Most people think of limitations as problematic. The word is most commonly – and mistakenly - associated with lack of freedom, pending failure and inadequacy. To the ambitious, highly motivated entrepreneur, the idea that there may be limitations in what they can accomplish is somewhat terrifying and most certainly frustrating. Specifically, they have difficulties dealing with:
- Limitations in time
- Limitation in energy
- Limitation in capacity
Some respond with rebellion, as if limitations are a personal affront to their freedom. They are not. In fact, the opposite is true.

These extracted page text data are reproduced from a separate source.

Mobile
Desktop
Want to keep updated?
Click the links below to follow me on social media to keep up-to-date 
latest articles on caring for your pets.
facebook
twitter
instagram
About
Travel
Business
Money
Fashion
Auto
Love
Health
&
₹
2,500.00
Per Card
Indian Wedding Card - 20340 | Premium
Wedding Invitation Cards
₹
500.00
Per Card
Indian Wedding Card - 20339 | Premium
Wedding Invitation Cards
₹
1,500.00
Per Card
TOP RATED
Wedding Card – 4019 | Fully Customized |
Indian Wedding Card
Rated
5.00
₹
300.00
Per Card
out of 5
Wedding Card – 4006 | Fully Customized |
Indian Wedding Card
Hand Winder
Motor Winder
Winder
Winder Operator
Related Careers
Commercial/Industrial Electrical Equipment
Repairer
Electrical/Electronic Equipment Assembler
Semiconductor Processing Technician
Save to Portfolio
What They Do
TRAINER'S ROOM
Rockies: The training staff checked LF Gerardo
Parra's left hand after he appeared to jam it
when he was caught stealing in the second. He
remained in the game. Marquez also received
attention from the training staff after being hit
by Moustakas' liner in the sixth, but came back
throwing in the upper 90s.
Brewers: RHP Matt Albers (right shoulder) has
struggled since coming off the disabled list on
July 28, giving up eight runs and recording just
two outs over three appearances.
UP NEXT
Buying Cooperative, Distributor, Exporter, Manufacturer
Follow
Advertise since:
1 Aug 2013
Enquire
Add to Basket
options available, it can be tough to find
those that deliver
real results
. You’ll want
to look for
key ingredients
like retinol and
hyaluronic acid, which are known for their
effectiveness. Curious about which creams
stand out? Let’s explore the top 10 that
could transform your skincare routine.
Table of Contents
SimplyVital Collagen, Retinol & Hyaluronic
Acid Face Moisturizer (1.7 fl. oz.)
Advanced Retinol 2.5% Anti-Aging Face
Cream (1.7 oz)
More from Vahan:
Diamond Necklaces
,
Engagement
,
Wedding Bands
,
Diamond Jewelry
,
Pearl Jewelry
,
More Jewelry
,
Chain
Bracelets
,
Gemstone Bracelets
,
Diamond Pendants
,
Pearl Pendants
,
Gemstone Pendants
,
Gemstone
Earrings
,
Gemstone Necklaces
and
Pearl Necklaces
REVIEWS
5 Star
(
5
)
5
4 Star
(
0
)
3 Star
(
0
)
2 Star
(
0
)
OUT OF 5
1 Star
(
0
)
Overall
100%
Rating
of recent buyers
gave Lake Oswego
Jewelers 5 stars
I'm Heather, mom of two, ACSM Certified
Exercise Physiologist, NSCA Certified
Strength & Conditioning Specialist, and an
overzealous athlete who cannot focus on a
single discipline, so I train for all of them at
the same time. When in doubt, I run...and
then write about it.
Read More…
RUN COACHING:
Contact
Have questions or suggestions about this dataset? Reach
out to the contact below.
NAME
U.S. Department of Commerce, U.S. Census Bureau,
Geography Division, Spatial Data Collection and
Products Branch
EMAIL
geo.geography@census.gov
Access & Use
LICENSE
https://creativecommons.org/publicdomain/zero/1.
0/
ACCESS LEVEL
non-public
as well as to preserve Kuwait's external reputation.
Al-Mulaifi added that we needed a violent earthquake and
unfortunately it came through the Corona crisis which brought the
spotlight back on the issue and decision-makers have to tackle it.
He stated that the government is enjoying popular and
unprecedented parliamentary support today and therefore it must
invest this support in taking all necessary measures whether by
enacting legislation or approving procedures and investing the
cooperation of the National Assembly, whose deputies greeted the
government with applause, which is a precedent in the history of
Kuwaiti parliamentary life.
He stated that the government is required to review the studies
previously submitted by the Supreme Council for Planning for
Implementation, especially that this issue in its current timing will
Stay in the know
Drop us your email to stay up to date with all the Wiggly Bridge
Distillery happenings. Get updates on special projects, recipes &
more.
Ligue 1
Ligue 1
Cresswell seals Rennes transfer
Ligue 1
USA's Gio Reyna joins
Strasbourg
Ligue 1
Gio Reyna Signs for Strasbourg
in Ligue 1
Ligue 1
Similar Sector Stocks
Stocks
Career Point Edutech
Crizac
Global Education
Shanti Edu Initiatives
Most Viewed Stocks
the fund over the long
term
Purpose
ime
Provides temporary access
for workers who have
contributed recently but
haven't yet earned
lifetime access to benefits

Yesterday I met with a financial planner who had just finished with an intense 3-month period of client meetings. We discussed his heightened awareness about the impact of the spring and fall meetings on his available time and energy for other, equally important priorities. He determined that going forward, as things stand now (there are only two people in the firm, including him) he can conduct no more than 3 clients meetings a week. He had already sensed this but upon reviewing the impact of overriding this limit, he became more solidly committed to holding to it when spring meetings roll around.
Empowered with this awareness he feels stronger not weaker. By understanding his limitations, he can act and respond with clarity and integrity.
- When he reaches maximum capacity of 3 meetings during a week, he will be more confident in holding to his limit when a client makes a schedule request that will put him over that limit, and explain why it benefits them, too.
- Whereas before he detected this, now he knows that if he wants to continue to grow he will have to bring on another planner. We have just begun to implement the planning steps for this now.
Entrepreneurs who have the additional burden of dealing with a health issue need to be especially aware of their limitations. Talk about frustrating! The mind says “Yes!” and the body says, “Not so much.” Those who are able to understand what their limits are do better in the long run. They learn to pace themselves and they learn what is important and what is not. Recovery of their health and recovery of their business is likely to go more smoothly.
Next time you retract from limitations, tell that mind of yours thatlimitations are good. Inside your limitations you'll find your power, too.
I had to pause for a chuckle when reviewing this post, remembering that one my email signature taglines is “Transcend Your Limitations, Transform Your Results.” I might have to change it to “Embrace Your Limitations, Transform Your Results. " Now, that’s interesting.